> _Passage_:
*-*-*

2008 Brass in Concert Championship - Did work/Didn't work?
19-Nov-20084BR gives the lowdown on what worked a treat and what worked like Newcastle United's back four on the weekend at The Sage...
As always at Brass in Concert there were things that some bands tried that came off a treat, and others that had as much going for them as booking Newcastle United season tickets for next year…
Some things were great and brought joy to the heart, some made you bite the tops off your fingers in embarrassment – whilst one had both in equal measures…
What Worked:
Not quite Billy Piper, but it worked...: Whitburn use the bagpipe man...
Picture: Ian Clowes
1. Frank Renton
Without him the whole day would lose a great deal of its appeal. Some great little jokes, plenty of information and the ability to keep things ticking along when audience stamina was on the wane.
2. On screen projections
From the use by the sponsors to fill in the gaps between bands, to some of the bands utilizing it to enhance will placed reflective musical items.
3. The international invites
The premiere entertainment contest in the world is enhanced by the very best bands from around the globe. Time to make a few hard decisions then…
4. The odd bit of magic – Fairey Band
Where did the girl in the box go? A pity it took the attention away from the music though – or was that the plan?
5. Able March – Reg Vardy
On a day when decent a march was a rarity, this was a little gem.
6. Well rehearsed choreography – Stavanger/Fairey
When done well it works a treat – these two did it and looked like they actually enjoyed it.
7. Use of a bagpiper – Whitburn
Who would have thought it, but never has the old octopus squeezer been used as effectively.
8. Sousaphones
Strange as it may seem, but the instrument rather suits the brass band.
9. Side events
The weekend benefited greatly from the brass open day on the Saturday – it brought in plenty of families. The Gala Concert was a bit of a triumph too – thanks to the Norwegians – again.
10. The results ceremony
Well done the organisers – short on speeches, so plenty of time to hand out the awards without the sound of shuffling feet and yawning from the audience.
What Didn’t:
Given it the bird: Cory opt for the Tweety Pie approach...
Picture: Ian Clowes
1. Slapstick humour
No more comedy fancy dress (although Fairey were very good – Whitburn’s George Michael and Cory’s Tweety Pie were not. Mimed indifference by players to unintended soloists or prancing idiots should be banned by law.
2. Close harmony singing
Brass band players are no Men Aloud wannabes. Ensemble Karoake belongs in pubs and X Factor, unless you really know what you are doing.
3. Fodens opener
Great idea – but the misplaced volume brought claims for industrial deafness from the first ten rows in the hall. The ears bled.
4. Trumpets
Not all, but conductors should realise by now that not every cornet player in the band is a potential Arturo Sandoval of Maynard Ferguson.

*-*-*

> _Information given_:
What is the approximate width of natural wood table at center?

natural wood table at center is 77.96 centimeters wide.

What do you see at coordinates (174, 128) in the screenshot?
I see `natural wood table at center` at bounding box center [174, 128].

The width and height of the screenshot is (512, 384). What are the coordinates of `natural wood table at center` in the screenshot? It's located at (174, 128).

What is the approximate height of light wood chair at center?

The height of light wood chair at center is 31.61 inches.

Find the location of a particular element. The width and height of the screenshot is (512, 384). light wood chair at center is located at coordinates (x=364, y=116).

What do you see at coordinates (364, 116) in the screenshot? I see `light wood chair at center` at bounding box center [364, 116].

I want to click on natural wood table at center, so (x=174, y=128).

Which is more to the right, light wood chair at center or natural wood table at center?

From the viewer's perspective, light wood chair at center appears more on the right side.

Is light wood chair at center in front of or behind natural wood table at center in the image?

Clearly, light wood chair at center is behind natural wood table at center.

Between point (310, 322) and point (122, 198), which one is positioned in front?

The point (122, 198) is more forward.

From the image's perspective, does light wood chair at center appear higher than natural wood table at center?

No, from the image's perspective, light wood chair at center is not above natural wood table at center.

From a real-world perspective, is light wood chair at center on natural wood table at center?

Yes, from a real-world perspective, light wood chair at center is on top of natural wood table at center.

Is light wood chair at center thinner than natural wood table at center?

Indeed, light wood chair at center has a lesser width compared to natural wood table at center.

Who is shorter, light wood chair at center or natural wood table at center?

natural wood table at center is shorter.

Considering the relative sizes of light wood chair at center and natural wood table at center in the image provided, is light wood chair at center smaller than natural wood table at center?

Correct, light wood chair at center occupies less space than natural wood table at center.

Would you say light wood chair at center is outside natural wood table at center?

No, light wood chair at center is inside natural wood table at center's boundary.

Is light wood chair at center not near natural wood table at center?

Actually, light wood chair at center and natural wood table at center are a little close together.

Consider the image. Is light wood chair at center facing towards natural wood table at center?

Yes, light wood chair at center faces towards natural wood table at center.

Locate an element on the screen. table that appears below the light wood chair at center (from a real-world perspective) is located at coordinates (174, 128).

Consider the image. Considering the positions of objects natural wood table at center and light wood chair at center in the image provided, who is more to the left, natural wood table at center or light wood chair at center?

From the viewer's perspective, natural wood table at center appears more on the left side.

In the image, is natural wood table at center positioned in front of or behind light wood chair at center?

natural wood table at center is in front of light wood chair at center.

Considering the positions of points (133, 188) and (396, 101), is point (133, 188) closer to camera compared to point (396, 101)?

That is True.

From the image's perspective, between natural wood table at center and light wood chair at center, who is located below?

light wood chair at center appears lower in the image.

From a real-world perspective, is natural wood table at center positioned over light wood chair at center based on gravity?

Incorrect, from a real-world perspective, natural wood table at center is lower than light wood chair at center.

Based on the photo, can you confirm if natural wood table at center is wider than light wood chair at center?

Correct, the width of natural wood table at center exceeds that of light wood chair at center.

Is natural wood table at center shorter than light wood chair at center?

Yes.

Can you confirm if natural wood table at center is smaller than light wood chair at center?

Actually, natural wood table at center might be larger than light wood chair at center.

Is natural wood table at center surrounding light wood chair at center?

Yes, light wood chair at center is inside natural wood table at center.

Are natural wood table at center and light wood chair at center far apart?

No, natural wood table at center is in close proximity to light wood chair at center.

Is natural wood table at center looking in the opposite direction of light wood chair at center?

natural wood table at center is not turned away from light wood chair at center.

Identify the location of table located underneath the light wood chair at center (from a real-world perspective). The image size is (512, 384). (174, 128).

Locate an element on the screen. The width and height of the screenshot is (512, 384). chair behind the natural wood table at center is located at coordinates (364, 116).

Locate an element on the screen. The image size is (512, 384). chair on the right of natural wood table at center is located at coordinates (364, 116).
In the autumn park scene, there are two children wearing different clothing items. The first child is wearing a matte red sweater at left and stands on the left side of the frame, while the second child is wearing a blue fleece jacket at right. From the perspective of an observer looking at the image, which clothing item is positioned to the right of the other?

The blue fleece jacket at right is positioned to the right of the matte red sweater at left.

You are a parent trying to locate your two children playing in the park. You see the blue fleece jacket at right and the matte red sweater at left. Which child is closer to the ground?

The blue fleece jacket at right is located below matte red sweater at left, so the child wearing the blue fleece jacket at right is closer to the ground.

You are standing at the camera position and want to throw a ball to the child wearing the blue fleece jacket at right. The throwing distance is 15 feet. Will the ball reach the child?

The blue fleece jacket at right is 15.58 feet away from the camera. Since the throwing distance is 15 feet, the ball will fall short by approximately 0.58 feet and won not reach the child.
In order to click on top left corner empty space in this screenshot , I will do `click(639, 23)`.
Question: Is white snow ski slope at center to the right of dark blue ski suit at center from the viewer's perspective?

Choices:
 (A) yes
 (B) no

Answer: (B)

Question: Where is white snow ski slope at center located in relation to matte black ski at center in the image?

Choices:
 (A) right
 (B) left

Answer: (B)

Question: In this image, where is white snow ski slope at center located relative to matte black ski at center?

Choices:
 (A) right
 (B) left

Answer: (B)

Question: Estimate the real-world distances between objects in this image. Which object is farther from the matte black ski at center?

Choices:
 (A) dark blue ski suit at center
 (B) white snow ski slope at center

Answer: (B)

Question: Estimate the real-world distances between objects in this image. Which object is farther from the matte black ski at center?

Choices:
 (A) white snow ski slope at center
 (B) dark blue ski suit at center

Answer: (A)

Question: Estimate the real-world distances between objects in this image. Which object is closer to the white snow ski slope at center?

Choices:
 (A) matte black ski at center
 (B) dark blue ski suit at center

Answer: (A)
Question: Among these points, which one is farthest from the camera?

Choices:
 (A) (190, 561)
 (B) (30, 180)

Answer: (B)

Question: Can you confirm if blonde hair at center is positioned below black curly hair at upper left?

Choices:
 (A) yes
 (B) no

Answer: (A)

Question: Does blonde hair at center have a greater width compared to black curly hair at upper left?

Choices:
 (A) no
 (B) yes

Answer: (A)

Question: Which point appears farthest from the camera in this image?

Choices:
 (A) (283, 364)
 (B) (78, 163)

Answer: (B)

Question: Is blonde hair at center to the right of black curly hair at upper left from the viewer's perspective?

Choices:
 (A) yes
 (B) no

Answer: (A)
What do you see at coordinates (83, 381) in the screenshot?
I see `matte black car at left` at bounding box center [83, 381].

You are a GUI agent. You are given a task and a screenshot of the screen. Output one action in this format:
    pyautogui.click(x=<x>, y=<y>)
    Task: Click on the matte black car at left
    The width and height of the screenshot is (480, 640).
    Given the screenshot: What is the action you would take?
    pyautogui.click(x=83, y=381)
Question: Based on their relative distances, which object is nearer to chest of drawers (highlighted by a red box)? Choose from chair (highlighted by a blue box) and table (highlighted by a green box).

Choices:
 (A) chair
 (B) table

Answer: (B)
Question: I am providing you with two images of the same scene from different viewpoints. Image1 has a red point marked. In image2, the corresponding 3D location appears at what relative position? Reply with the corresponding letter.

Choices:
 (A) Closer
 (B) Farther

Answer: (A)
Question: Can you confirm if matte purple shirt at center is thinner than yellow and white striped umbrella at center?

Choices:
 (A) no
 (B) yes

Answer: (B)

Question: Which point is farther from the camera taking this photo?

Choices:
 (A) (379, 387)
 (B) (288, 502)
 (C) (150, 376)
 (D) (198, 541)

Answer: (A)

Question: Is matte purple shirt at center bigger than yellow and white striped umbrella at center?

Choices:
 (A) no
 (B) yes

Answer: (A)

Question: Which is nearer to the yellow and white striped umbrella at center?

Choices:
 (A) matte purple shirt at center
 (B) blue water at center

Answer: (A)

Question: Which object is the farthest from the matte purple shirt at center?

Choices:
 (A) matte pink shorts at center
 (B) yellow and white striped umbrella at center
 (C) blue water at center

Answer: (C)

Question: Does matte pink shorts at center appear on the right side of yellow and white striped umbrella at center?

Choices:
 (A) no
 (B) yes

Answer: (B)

*-*-*

> _Tasks and exercises_:
- 1) Summarize the Brass in Concert review in two sentences.
- 2) In the listing, switch "light wood chair" to "pale wood stool" in the stretch from its start through the line containing "natural wood table at center is shorter.", and return only those lines with nothing else changed.
The Brass in Concert review and the listing come from separate, unrelated sources.

> _Answers per task_:
- 1) The review sets out what worked and what didn't at the 2008 Brass in Concert Championship at The Sage. The successes included Frank Renton, on-screen projections, the international invites, Whitburn's bagpiper and a short results ceremony, while slapstick humor, close harmony singing, the overly loud Fodens opener and trumpets failed.

- 2)
What is the approximate width of natural wood table at center?

natural wood table at center is 77.96 centimeters wide.

What do you see at coordinates (174, 128) in the screenshot?
I see `natural wood table at center` at bounding box center [174, 128].

The width and height of the screenshot is (512, 384). What are the coordinates of `natural wood table at center` in the screenshot? It's located at (174, 128).

What is the approximate height of pale wood stool at center?

The height of pale wood stool at center is 31.61 inches.

Find the location of a particular element. The width and height of the screenshot is (512, 384). pale wood stool at center is located at coordinates (x=364, y=116).

What do you see at coordinates (364, 116) in the screenshot? I see `pale wood stool at center` at bounding box center [364, 116].

I want to click on natural wood table at center, so (x=174, y=128).

Which is more to the right, pale wood stool at center or natural wood table at center?

From the viewer's perspective, pale wood stool at center appears more on the right side.

Is pale wood stool at center in front of or behind natural wood table at center in the image?

Clearly, pale wood stool at center is behind natural wood table at center.

Between point (310, 322) and point (122, 198), which one is positioned in front?

The point (122, 198) is more forward.

From the image's perspective, does pale wood stool at center appear higher than natural wood table at center?

No, from the image's perspective, pale wood stool at center is not above natural wood table at center.

From a real-world perspective, is pale wood stool at center on natural wood table at center?

Yes, from a real-world perspective, pale wood stool at center is on top of natural wood table at center.

Is pale wood stool at center thinner than natural wood table at center?

Indeed, pale wood stool at center has a lesser width compared to natural wood table at center.

Who is shorter, pale wood stool at center or natural wood table at center?

natural wood table at center is shorter.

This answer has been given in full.